*** Opening PROVIDED MATERIAL ***
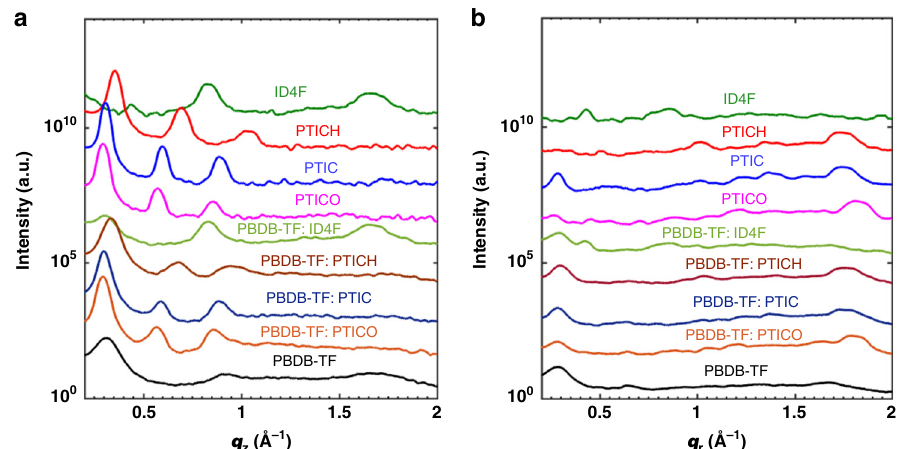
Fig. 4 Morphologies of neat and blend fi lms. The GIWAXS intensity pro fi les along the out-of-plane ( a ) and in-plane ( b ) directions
*** Closing PROVIDED MATERIAL ***
*** Opening PROVIDED MATERIAL ***
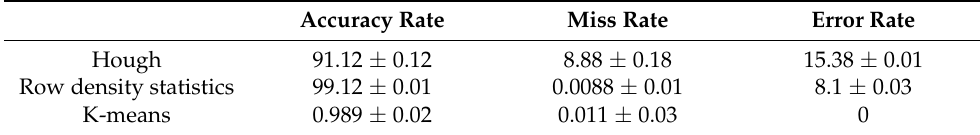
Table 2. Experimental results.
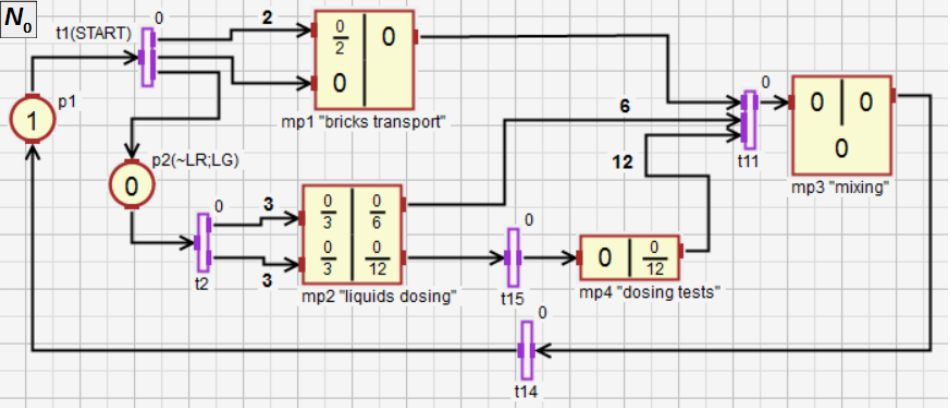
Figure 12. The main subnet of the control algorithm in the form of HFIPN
*** Closing PROVIDED MATERIAL ***
*** Opening PROVIDED MATERIAL ***
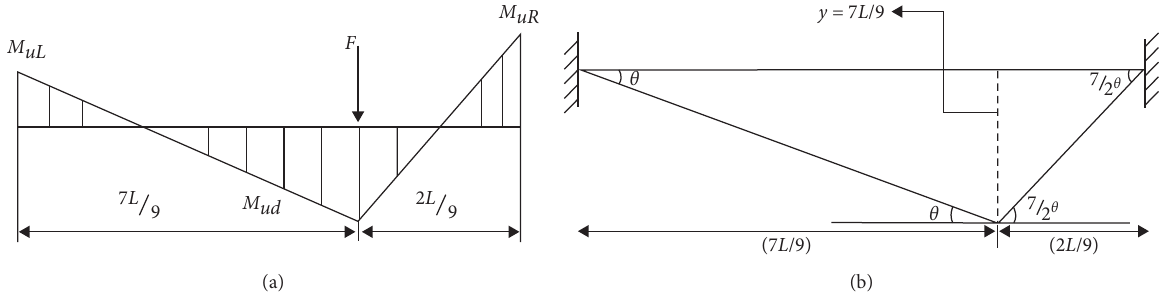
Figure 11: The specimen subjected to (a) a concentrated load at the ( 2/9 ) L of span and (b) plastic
*** Closing PROVIDED MATERIAL ***
GOAL OF THE EXERCISE
If a line in the data above holds the word "Figure", count it; give only the total.

WRITTEN ANSWER
2